Mark Shermis and Ben Hamner are presenting a paper on automated essay scoring at NCME on Monday,1 and there has already been quite a bit of reporting on it, such as yesterday’s article at IHE. I link to the IHE reporting because the comment thread is interesting and includes a contribution by Les Perelman, a nonsensical bit of writing that achieved a high score in an (unnamed) automatic essay scoring algorithm.
Shermis and Hamner worked with thousands of essays from several states, with subsamples drawn to allow development of models by each of several algorithms and then the testing of those models against a second set of subsamples. For the tasks chosen–all of which were on-demand, relatively short pieces of writing on state tests–the automated essay scoring algorithms were generally about as decent in technical measures as individual human readers. Let me cut to the chase: this demonstrates the viability of automated essay scoring for commonly-used mediocre writing tests. This is a more cynical view than what the authors write on p. 27, but you may note that they are not claiming this is the next best thing since sliced bread:
As a general scoring approach, automated essay scoring appears to have developed to the point where it can be reliably applied in both low-stakes assessment (e.g., instructional evaluation of essays) and perhaps as a second scorer for high-stakes testing.
Shermis and Hamner’s work appears on my first reading to be well-designed, and I think the conclusions are trustworthy as long as one understands what the computer algorithms were asked to mimic: holistic scoring of on-demand writing.

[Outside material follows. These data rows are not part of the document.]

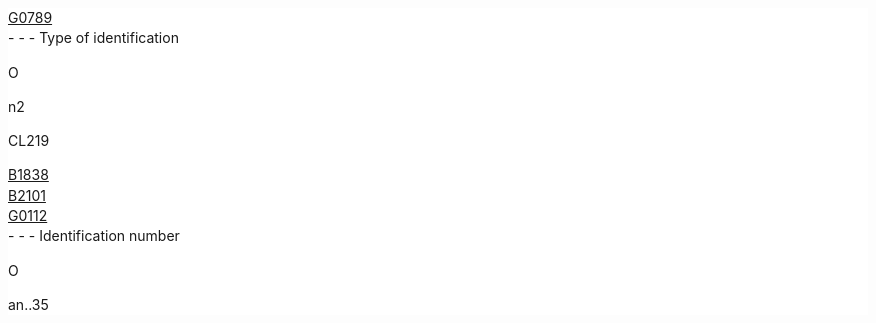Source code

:    </a>
   <div>
   </div>
   <a href="rules.html#g0789">
    G0789
   </a>
   <div>
   </div>
  </td>
 </tr>
 <tr style="height:28pt">
  <td>
   - - - Type of identification
  </td>
  <td>
   <p class="s4">
    O
   </p>
  </td>
  <td>
   <p class="s4">
    n2
   </p>
  </td>
  <td>
   <p class="s4">
    CL219
   </p>
  </td>
  <td>
   <a href="rules.html#b1838">
    B1838
   </a>
   <div>
   </div>
   <a href="rules.html#b2101">
    B2101
   </a>
   <div>
   </div>
   <a href="rules.html#g0112">
    G0112
   </a>
   <div>
   </div>
  </td>
 </tr>
 <tr style="height:44pt">
  <td>
   - - - Identification number
  </td>
  <td>
   <p class="s4">
    O
   </p>
  </td>
  <td>
   <p class="s4">
    an..35
   </p>
  </td>
  <td>
  </td>
  <td>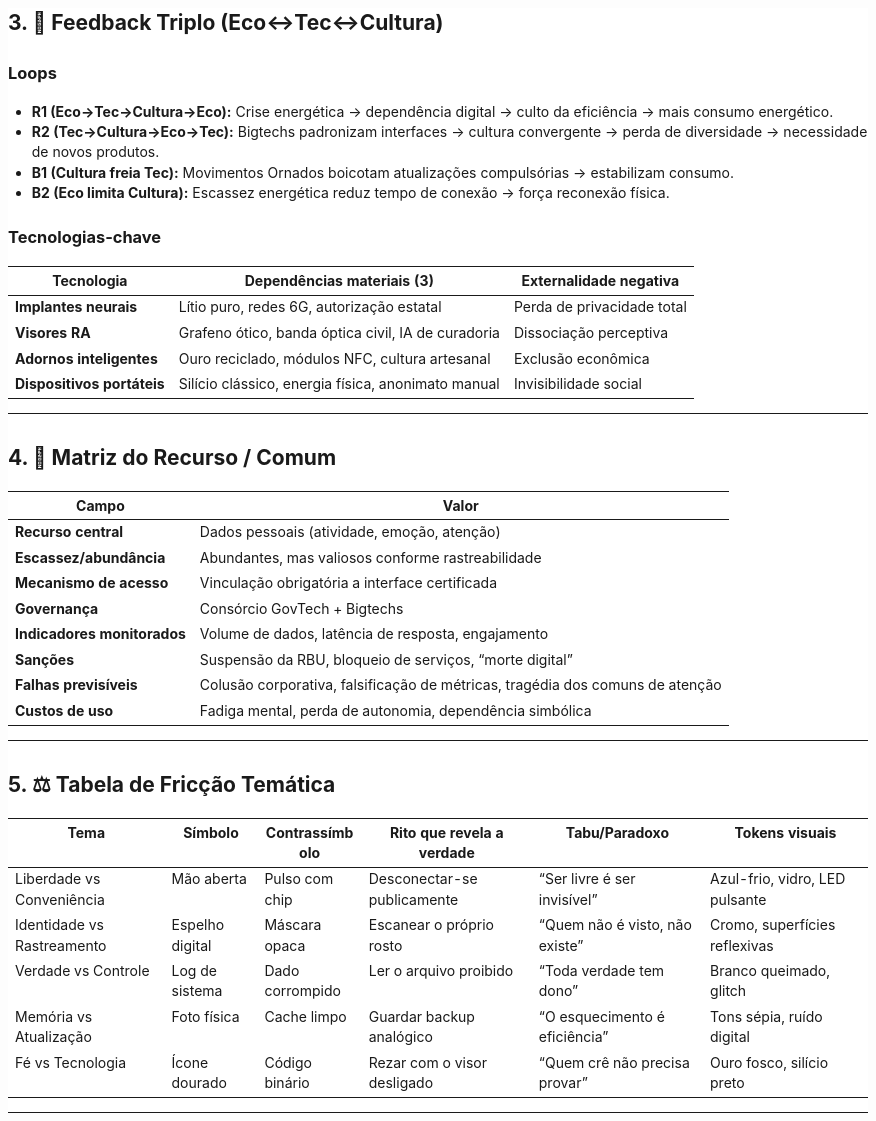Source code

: 
## **3. 🔁 Feedback Triplo (Eco↔Tec↔Cultura)**

### **Loops**

- **R1 (Eco→Tec→Cultura→Eco):** Crise energética → dependência digital → culto da eficiência → mais consumo energético.
- **R2 (Tec→Cultura→Eco→Tec):** Bigtechs padronizam interfaces → cultura convergente → perda de diversidade → necessidade de novos produtos.
- **B1 (Cultura freia Tec):** Movimentos Ornados boicotam atualizações compulsórias → estabilizam consumo.
- **B2 (Eco limita Cultura):** Escassez energética reduz tempo de conexão → força reconexão física.

### **Tecnologias-chave**

| **Tecnologia** | **Dependências materiais (3)** | **Externalidade negativa** |
| --- | --- | --- |
| **Implantes neurais** | Lítio puro, redes 6G, autorização estatal | Perda de privacidade total |
| **Visores RA** | Grafeno ótico, banda óptica civil, IA de curadoria | Dissociação perceptiva |
| **Adornos inteligentes** | Ouro reciclado, módulos NFC, cultura artesanal | Exclusão econômica |
| **Dispositivos portáteis** | Silício clássico, energia física, anonimato manual | Invisibilidade social |

---

## **4. 💾 Matriz do Recurso / Comum**

| **Campo** | **Valor** |
| --- | --- |
| **Recurso central** | Dados pessoais (atividade, emoção, atenção) |
| **Escassez/abundância** | Abundantes, mas valiosos conforme rastreabilidade |
| **Mecanismo de acesso** | Vinculação obrigatória a interface certificada |
| **Governança** | Consórcio GovTech + Bigtechs |
| **Indicadores monitorados** | Volume de dados, latência de resposta, engajamento |
| **Sanções** | Suspensão da RBU, bloqueio de serviços, “morte digital” |
| **Falhas previsíveis** | Colusão corporativa, falsificação de métricas, tragédia dos comuns de atenção |
| **Custos de uso** | Fadiga mental, perda de autonomia, dependência simbólica |

---

## **5. ⚖️ Tabela de Fricção Temática**

| **Tema** | **Símbolo** | **Contrassímbolo** | **Rito que revela a verdade** | **Tabu/Paradoxo** | **Tokens visuais** |
| --- | --- | --- | --- | --- | --- |
| Liberdade vs Conveniência | Mão aberta | Pulso com chip | Desconectar-se publicamente | “Ser livre é ser invisível” | Azul-frio, vidro, LED pulsante |
| Identidade vs Rastreamento | Espelho digital | Máscara opaca | Escanear o próprio rosto | “Quem não é visto, não existe” | Cromo, superfícies reflexivas |
| Verdade vs Controle | Log de sistema | Dado corrompido | Ler o arquivo proibido | “Toda verdade tem dono” | Branco queimado, glitch |
| Memória vs Atualização | Foto física | Cache limpo | Guardar backup analógico | “O esquecimento é eficiência” | Tons sépia, ruído digital |
| Fé vs Tecnologia | Ícone dourado | Código binário | Rezar com o visor desligado | “Quem crê não precisa provar” | Ouro fosco, silício preto |

---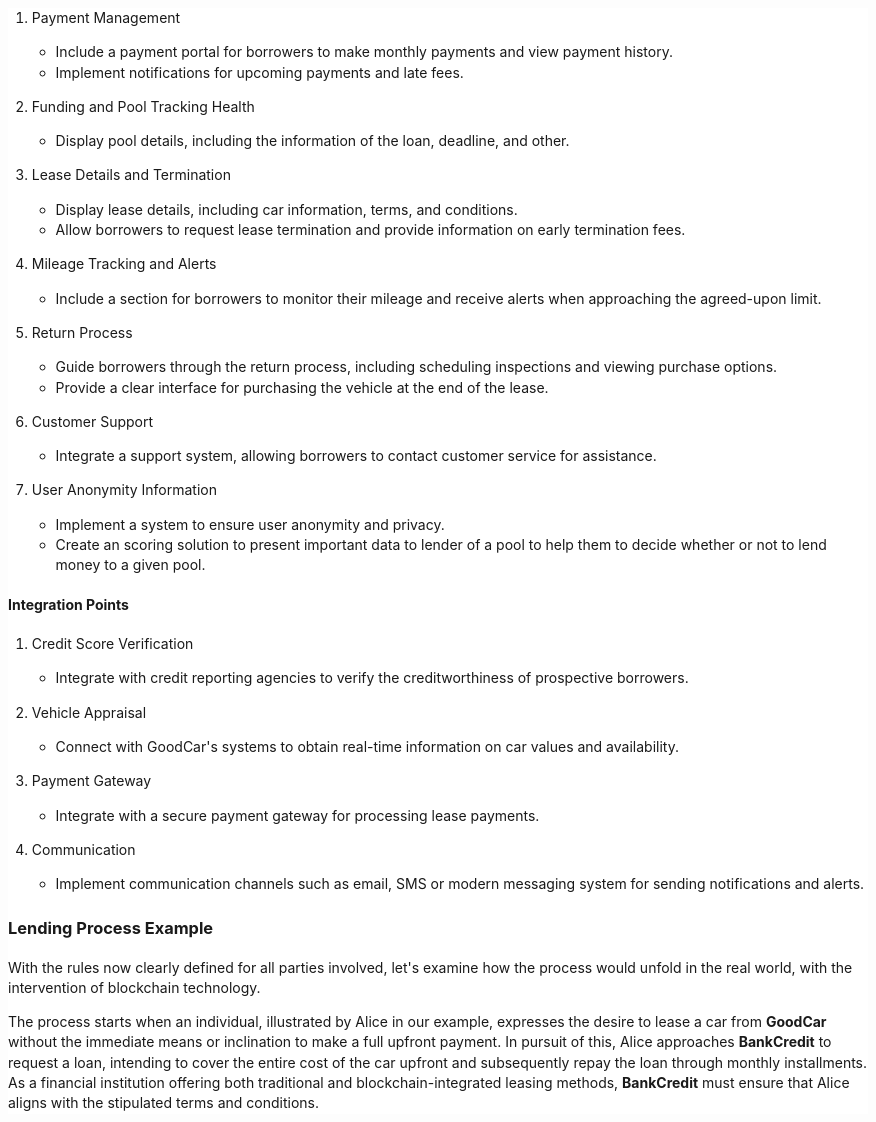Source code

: 1. Payment Management

   - Include a payment portal for borrowers to make monthly payments and view payment history.
   - Implement notifications for upcoming payments and late fees.

1. Funding and Pool Tracking Health

   - Display pool details, including the information of the loan, deadline, and other.

1. Lease Details and Termination

   - Display lease details, including car information, terms, and conditions.
   - Allow borrowers to request lease termination and provide information on early termination fees.

1. Mileage Tracking and Alerts

   - Include a section for borrowers to monitor their mileage and receive alerts when approaching the agreed-upon limit.

1. Return Process

   - Guide borrowers through the return process, including scheduling inspections and viewing purchase options.
   - Provide a clear interface for purchasing the vehicle at the end of the lease.

1. Customer Support

   - Integrate a support system, allowing borrowers to contact customer service for assistance.

1. User Anonymity Information

   - Implement a system to ensure user anonymity and privacy.
   - Create an scoring solution to present important data to lender of a pool to help them to decide whether or not to lend money to a given pool.

#### Integration Points

1. Credit Score Verification

   - Integrate with credit reporting agencies to verify the creditworthiness of prospective borrowers.

1. Vehicle Appraisal

   - Connect with GoodCar's systems to obtain real-time information on car values and availability.

1. Payment Gateway

   - Integrate with a secure payment gateway for processing lease payments.

1. Communication
   - Implement communication channels such as email, SMS or modern messaging system for sending notifications and alerts.

### Lending Process Example

With the rules now clearly defined for all parties involved, let's examine how the process would unfold in the real world, with the intervention of blockchain technology.

The process starts when an individual, illustrated by Alice in our example, expresses the desire to lease a car from **GoodCar** without the immediate means or inclination to make a full upfront payment. In pursuit of this, Alice approaches **BankCredit** to request a loan, intending to cover the entire cost of the car upfront and subsequently repay the loan through monthly installments. As a financial institution offering both traditional and blockchain-integrated leasing methods, **BankCredit** must ensure that Alice aligns with the stipulated terms and conditions.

In the context of state-level assessment, the scoring is often conducted by human graders brought into a large facility to give a single score to each of hundreds of short essays written by eighth graders in response to a prompt asking for a narrative, expository, or persuasive bit of text.2 Personal grading this isn’t, and as long as the goal is scoring thousands of short essays without important feedback to students, then I guess it is true that the study suggests that automated essay scoring is “fast, accurate, and cost effective,” as Tom Vander Ark was quoted in a press release emailed to me a few days ago.

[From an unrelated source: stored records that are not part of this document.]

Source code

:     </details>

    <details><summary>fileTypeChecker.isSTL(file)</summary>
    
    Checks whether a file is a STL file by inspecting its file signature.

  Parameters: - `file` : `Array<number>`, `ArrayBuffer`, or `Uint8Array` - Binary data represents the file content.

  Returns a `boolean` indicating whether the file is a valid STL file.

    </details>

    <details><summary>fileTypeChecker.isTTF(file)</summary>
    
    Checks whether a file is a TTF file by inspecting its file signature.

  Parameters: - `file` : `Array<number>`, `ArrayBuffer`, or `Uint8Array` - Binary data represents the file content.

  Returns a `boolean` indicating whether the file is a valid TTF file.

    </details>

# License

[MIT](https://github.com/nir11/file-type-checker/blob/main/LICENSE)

I have been racking my brains trying to figure out where such automated essay scoring might be useful in any context other than large-jurisdiction summative assessments, and it is hard to picture where you could find it useful. I suppose that with some algorithms you could train the scoring program to focus on issues an individual teacher might care about (for me, issues such as coherence of passages and logical sequencing of ideas), but these programs probably would require far more samples and scores than most teachers work with. I strongly suspect that even the programs using natural language processing cannot give feedback to students at anything other than the global scale.
Fortunately, there is one use I read, in that IHE comment thread, that might make sense: David Horacek’s idea to set a particular automated scoring result as a threshold for reading work.

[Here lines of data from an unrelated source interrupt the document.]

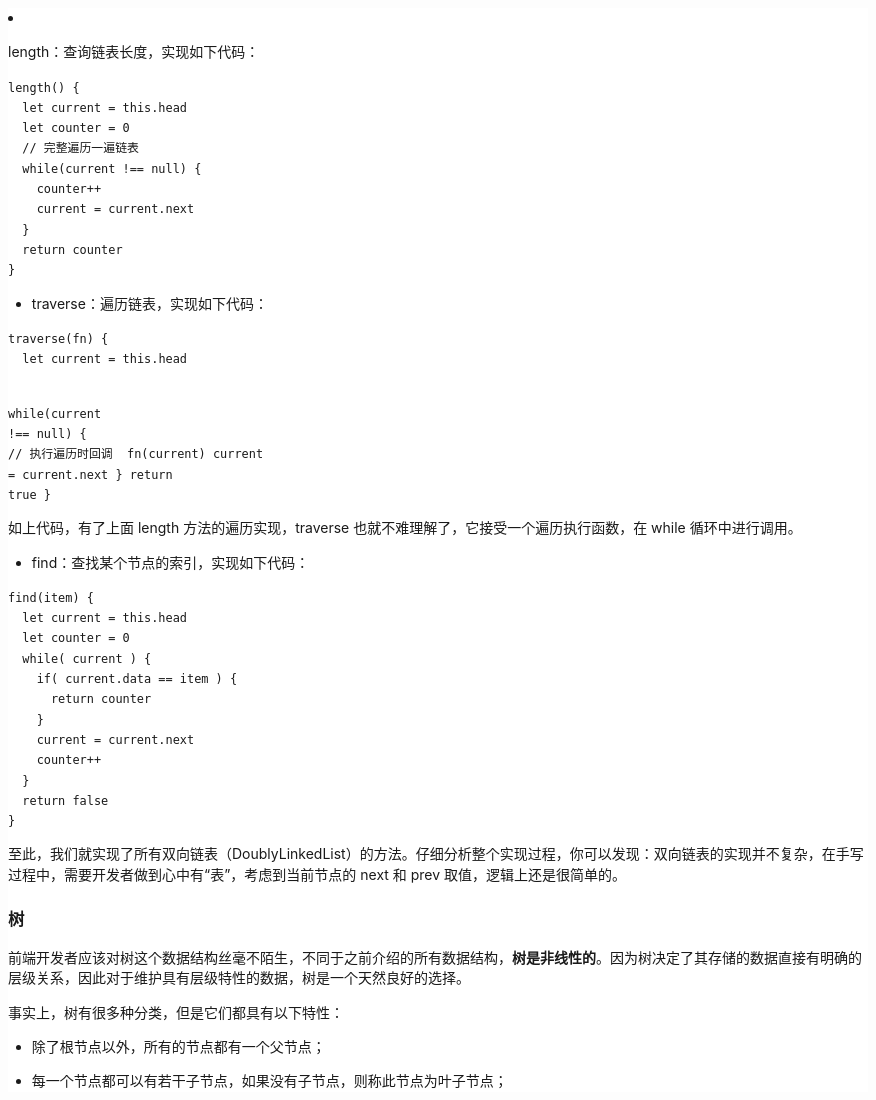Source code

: <li data-nodeid="95">
<p data-nodeid="96">length：查询链表长度，实现如下代码：</p>
</li>
</ul>
<pre class="lang-java" data-nodeid="97"><code data-language="java">length() {
  let current = <span class="hljs-keyword">this</span>.head
  let counter = <span class="hljs-number">0</span>
  <span class="hljs-comment">// 完整遍历一遍链表</span>
  <span class="hljs-keyword">while</span>(current !== <span class="hljs-keyword">null</span>) {
    counter++
    current = current.next
  }
  <span class="hljs-keyword">return</span> counter
}
</code></pre>
<ul data-nodeid="98">
<li data-nodeid="99">
<p data-nodeid="100">traverse：遍历链表，实现如下代码：</p>
</li>
</ul>
<pre class="lang-java" data-nodeid="101"><code data-language="java">traverse(fn) {
  let current = <span class="hljs-keyword">this</span>.<span class="hljs-function">head
  
  <span class="hljs-title">while</span><span class="hljs-params">(current !== <span class="hljs-keyword">null</span>)</span> </span>{
    <span class="hljs-comment">// 执行遍历时回调 </span>
    fn(current)
    current = current.next
  }
  <span class="hljs-keyword">return</span> <span class="hljs-keyword">true</span>
}
</code></pre>
<p data-nodeid="102">如上代码，有了上面 length 方法的遍历实现，traverse 也就不难理解了，它接受一个遍历执行函数，在 while 循环中进行调用。</p>
<ul data-nodeid="103">
<li data-nodeid="104">
<p data-nodeid="105">find：查找某个节点的索引，实现如下代码：</p>
</li>
</ul>
<pre class="lang-java" data-nodeid="106"><code data-language="java">find(item) {
  let current = <span class="hljs-keyword">this</span>.head
  let counter = <span class="hljs-number">0</span>
  <span class="hljs-keyword">while</span>( current ) {
    <span class="hljs-keyword">if</span>( current.data == item ) {
      <span class="hljs-keyword">return</span> counter
    }
    current = current.next
    counter++
  }
  <span class="hljs-keyword">return</span> <span class="hljs-keyword">false</span>
}
</code></pre>
<p data-nodeid="107">至此，我们就实现了所有双向链表（DoublyLinkedList）的方法。仔细分析整个实现过程，你可以发现：双向链表的实现并不复杂，在手写过程中，需要开发者做到心中有“表”，考虑到当前节点的 next 和 prev 取值，逻辑上还是很简单的。</p>
<h3 data-nodeid="108">树</h3>
<p data-nodeid="109">前端开发者应该对树这个数据结构丝毫不陌生，不同于之前介绍的所有数据结构，<strong data-nodeid="334">树是非线性的</strong>。因为树决定了其存储的数据直接有明确的层级关系，因此对于维护具有层级特性的数据，树是一个天然良好的选择。</p>
<p data-nodeid="110">事实上，树有很多种分类，但是它们都具有以下特性：</p>
<ul data-nodeid="111">
<li data-nodeid="112">
<p data-nodeid="113">除了根节点以外，所有的节点都有一个父节点；</p>
</li>
<li data-nodeid="114">
<p data-nodeid="115">每一个节点都可以有若干子节点，如果没有子节点，则称此节点为叶子节点；</p>
</li>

[H]ere’s something I could imagine saying to my students: “I will only accept/read term papers that the AES [automated essay score] grades as B or better, so start early so that you don’t miss the due date.” (They would have the AES on their own computers, so they could “grade” their drafts themselves as often as they wanted.) Of course, their actual grade would be determined by me. The automatic grader would just filter out lazy and sloppy work, leaving me to focus my evaluation on the quality of ideas.
So the purpose here is to get students to focus on writing. My guess is that in the ideal, this would push students to write papers a little earlier to give themselves time to fix problems to earn a high enough basic-writing score to be graded.
Ah, but if that is what we want–students to take some care in writing–we could set another requirement that forces students to proofread. Say, requiring that students demonstrate that they have used their word processors’ spell-check features and use “Track Changes” (or the equivalent) to show any changes in the draft before submission.
Any other ideas for how to use these automated essay scoring algorithms, other than large-scale formative assessment?
Addendum: For a sample skeptical take, see Audrey Watters. For a more hopeful take, see Justin Reich (see my concerns above about minimum n for stable estimates). For total cynicism, try Michael Winerip, mellifluously.